Straying from the music I was practicing, I just let my fingers do their own thing and dredge up pieces I remembered from long ago. The ones that reminded me of the happy times I’d had. The ones that reminded me of sibling times. The ones that made me smile. When I played those pieces, I was no longer worried about how well I would perform in public. I was no longer concerned about how I fit in with Emerson Airlines, I was just me. A me who was content to just be and to relax. Who didn’t have to try and achieve. Who didn’t need to figure out a way to measure up to Katie. And Mom. And the rest of my family.
“Maddie, are you coming for breakfast?” Katie was standing in the doorway, smiling when I looked up after who knows how long.
“Is it breakfast time already?”
“Past. I figured you were sleeping again.”
I waited for a lecture to come about being late for a meal, but when none poured forth, I set Reagan into her case and gave Katie a quick hug. “Good morning to you, too.”
“Beautiful music, by the way.” Katie pulled the door to my room shut behind her as we headed down the stairs. “When are you going to make a CD so other’s can enjoy it?”
I grinned at the praise. “It’s not nearly good enough yet.”
“Piissh.” Katie waved her hand in front of her face. “Don’t give me that ‘perfectionist’ speech. We all know you’re not really a perfectionist at heart.”
“I might not be as ardent a one as you are, but I do have my tendencies to lean that way.” Sitting on the banister of the staircase, I slid the rest of the way down.
Katie followed behind me, her arms crossed. “Don’t think you can impress me into agreeing with you by using big words. And see, you sliding down the banister proves my point.”
“It does, how?”
Katie shook her head at me. “Do you really think a perfectionist would do that?”
“Why wouldn’t they?” I smiled at Carter who was taking a try of food into the breakfast dinning room. “Good morning, Carter.”
“Good morning, Madalyn.” Carter nodded at Katie. “Looks like you’ve got your sisters feathers ruffled.”
“Good morning, Carter.” Katie gave him a sweet smile that she reserves for people she feels especially close to. “And no, it wasn’t Madalyn who has my feathers ruffled. It was the fact that I can’t figure out the logic behind a statement I just made and it’s disconcerting.”
“Now look who’s using big words.” I opened the door to the dinning room.
“I use big words on a regular basis,” Katie’s tone implied I was being childish. “Not simply to impress my older sister while trying to win an argument.”
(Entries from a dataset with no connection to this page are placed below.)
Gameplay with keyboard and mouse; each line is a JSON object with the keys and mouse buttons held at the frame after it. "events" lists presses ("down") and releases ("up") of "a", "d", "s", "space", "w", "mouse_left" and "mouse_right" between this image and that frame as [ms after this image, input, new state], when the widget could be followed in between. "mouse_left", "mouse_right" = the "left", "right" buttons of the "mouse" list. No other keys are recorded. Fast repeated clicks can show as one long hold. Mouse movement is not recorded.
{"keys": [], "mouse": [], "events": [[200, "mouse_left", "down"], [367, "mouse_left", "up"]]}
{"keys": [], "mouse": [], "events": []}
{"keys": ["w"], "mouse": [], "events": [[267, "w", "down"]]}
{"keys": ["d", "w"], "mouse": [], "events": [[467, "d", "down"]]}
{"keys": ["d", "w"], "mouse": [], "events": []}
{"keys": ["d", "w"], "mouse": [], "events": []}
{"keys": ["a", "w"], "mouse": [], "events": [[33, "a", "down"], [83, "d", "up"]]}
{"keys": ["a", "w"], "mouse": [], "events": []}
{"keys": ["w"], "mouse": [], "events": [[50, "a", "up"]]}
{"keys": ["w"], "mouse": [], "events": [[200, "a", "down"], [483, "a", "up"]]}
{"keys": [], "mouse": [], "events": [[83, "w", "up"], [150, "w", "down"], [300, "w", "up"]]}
“We weren’t arguing, were we?” I sat down. “And besides, your point is void because you don’t have an older sister.”
“Sounds like I don’t want to be a part of this.” Darrick tossed both Katie and I apples. “Heads up.”
Katie barely looked up in time to catch hers.
“Did you know that Robin Hood used to have his kid throw apples up in the air and then he would shoot an arrow though them?” Darrick examined an apple, “I think I’d rather just eat it.”
“Robin Hood?” Mom and Dad had been talking, but Darrick had gotten Dad’s attention. “Don’t you mean William Tell?”
Darrick crunched into the apple. “That does sound like it might fit better.”
“Nice job changing the subject,” I whispered after another conversation was going on.
“Brother With Sisters Skills Point 4, Learn how and when to effectively redirect conversations.”
“I must have missed seeing that book.”
“For brothers only. We don’t want sisters learning all of our secrets.”
“Ah.” Not for the first time, I wished all my friends could have friendships with their siblings like I had with mine.